Monday, December 04, 2006

reverse curse

Dear Mike,

Hello dear, sorry it's been such a lag since your last letter. Life has this way of zipping past me sometimes without my noticing days, weeks, years. Anyway here we are. It's Monday again and my favorite kind of day outside: brilliantly clear sky with a biting atmosphere. I wonder how long we'll have with days like this . . . seems like everywhere the air is growing increasingly warm.

Gen X has two curses: the I-Don't-Know-What-To-Do curse and its reverse: Overstimulation, overaction, unending overwhelm. From the moment I wake up, until the moment I fall asleep I am working on one project or another: music, painting, my motorcycle, community, my relationship, my living space, my body, my mind, yerm ahm, my ever-evolving job.

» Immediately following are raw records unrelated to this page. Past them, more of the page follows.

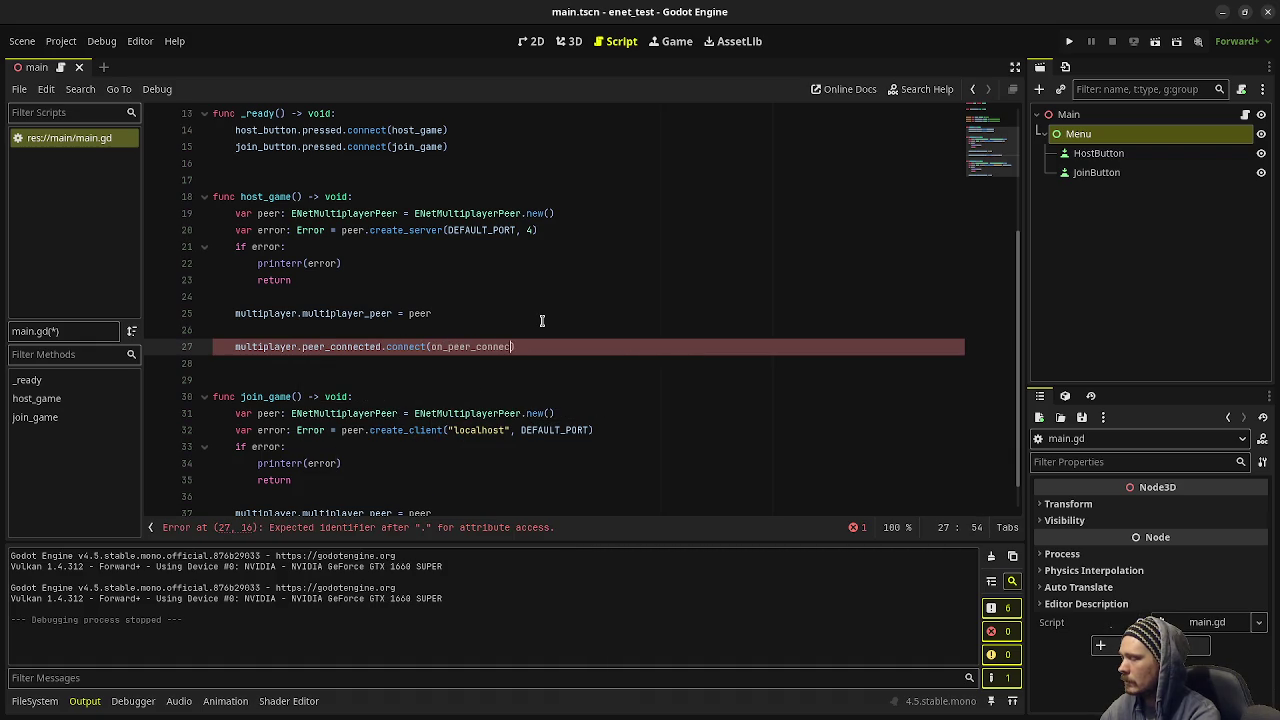
type("ted)")
- Add a func on_peer_connected() -> void: stub containing pass below join_game
scroll(521, 310, "down", 1)
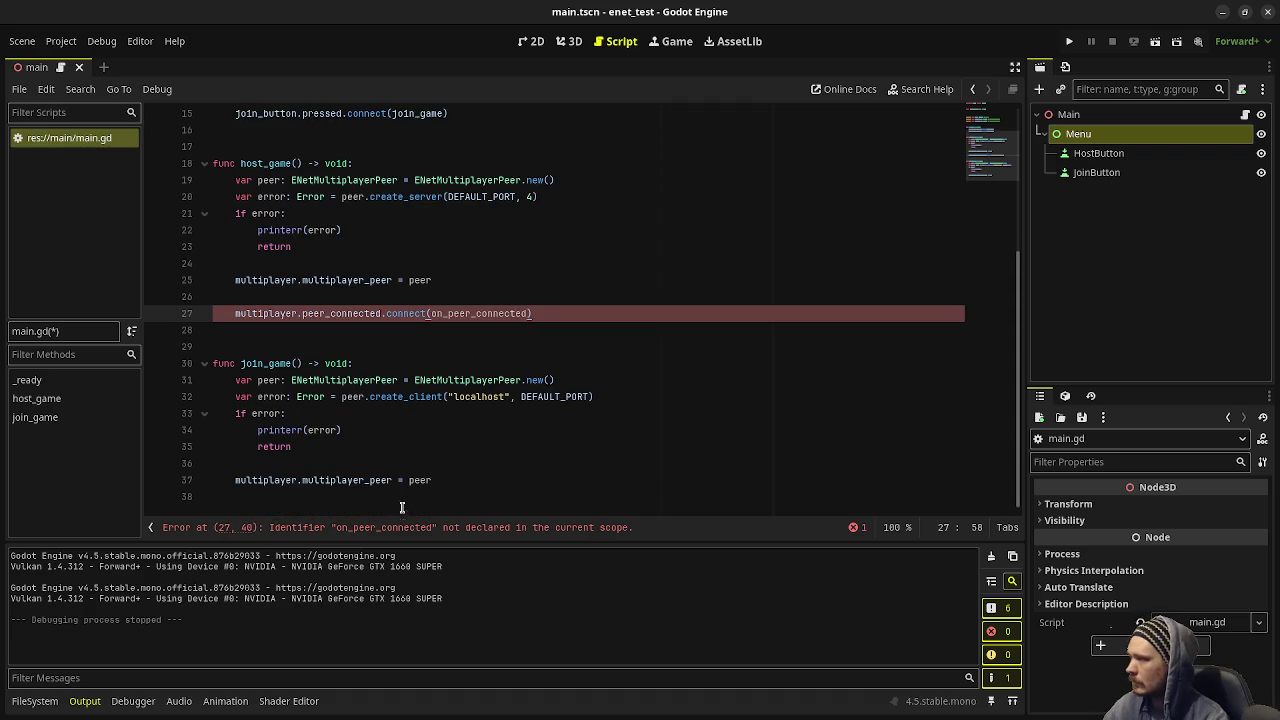
left_click(395, 512)
key("Return")
key("Return")
type("func on_peer_con")
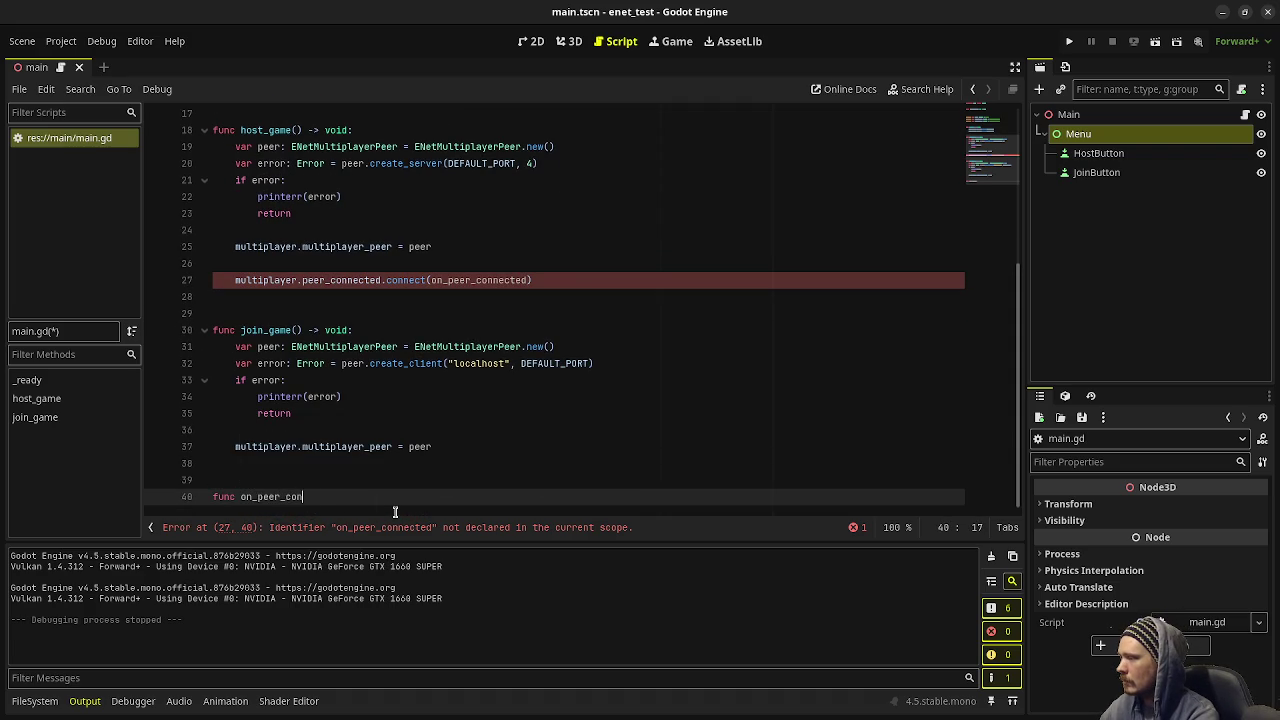
type("nected() -> v")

I don't understand how people have time to watch television - I remember it (the tv) being on for hours and hours into the late night at my house when I was in middle school and high school. I wouldn't have time for ten minutes of it as my life is now. But I think in this case the curse is its reverse and its reverse is its curse. Follow?

In general, what I'm trying to say, without having said it yet at all if you'll forgive me, is that this "what am I going to do?" crap is . . . crap. We're already always doing something. It's more a matter of are we pleased with what we're doing? Or are we going to do something else instead? This is what you're saying I think: overstimulation of opportunities leads to a peculiar sort of paralysis.

And yet, I suspect that many of us who struggle with What To Be When We Grow Up, are already living or have already lived five or six lives when measured by output (maybe not so much by wisdom) . . .

Mike, you've produced three albums and you're still a shadow under thirty. Among my similarly-aged close friends I can count: probably two dozen published books/stories/poems, 2-3 dozen full length albums, national tours, 3 lawyers, 2 almost-PsyD's, 2 almost-PhD's, maybe a half dozen Master's degrees, an internationally recognized radio documentary, 2 full length films, a Turkmen Language Learning Guide, symphonies, plays, and the list goes on . . . .

I think it's a misnomer to say we're going to be someTHING when we grow up. We are many things - constantly reshaping, shifting. We're polymaths in training - learning a hundred trades at once. So I'd suggest that if you get to the end of your day and "don't know what to do" then do nothing. Maybe your Nothing Doing is really an exploration of the negative space around your 9-5.

I'm hedging my bets on living a long life (mostly because I wouldn't mind living a short one, and I suspect that fate has a cruel sense of irony.) Based on the thousands of things that I like to do, by the time I am 90 I anticipate being a: peaceful, master motorcycle repairwoman and mother with impeccable rhythm, absolute pitch and a fair endowment to leave for a most unlikely cause - i.e. a statue garden honoring underrated/unknown legends such as Victoria Williams and Naeem Inayatullah. In the meantime I don't know much about much, but I'm very very busy. And sometimes even happy thanks to this.

As parting words, I want you to read this poem: it is a translation of an Urdu poem from 1750 . . . my dear friend Sonal Bhatia (a brilliant poet) translated it between classes at law school, where she is also starting her own non-profit organization to protect the rights of domestic violence survivors.

Untitled (or maybe "Maya")
Desire is such a human disaster
that it breaks the fast
by destroying the existence of hunger--
I am such a human; my soul drowned
like the ant dropped in a well
in this tsunami of desire
for you;
save me, Beloved, from my indignity,
cover my eyes in a veil
of tears.
--Sonal Bhatia

Much love, and don't worry we'll talk more about God. maybe with a jug of wine and a phone call . . . and some blank paper taped to the walls.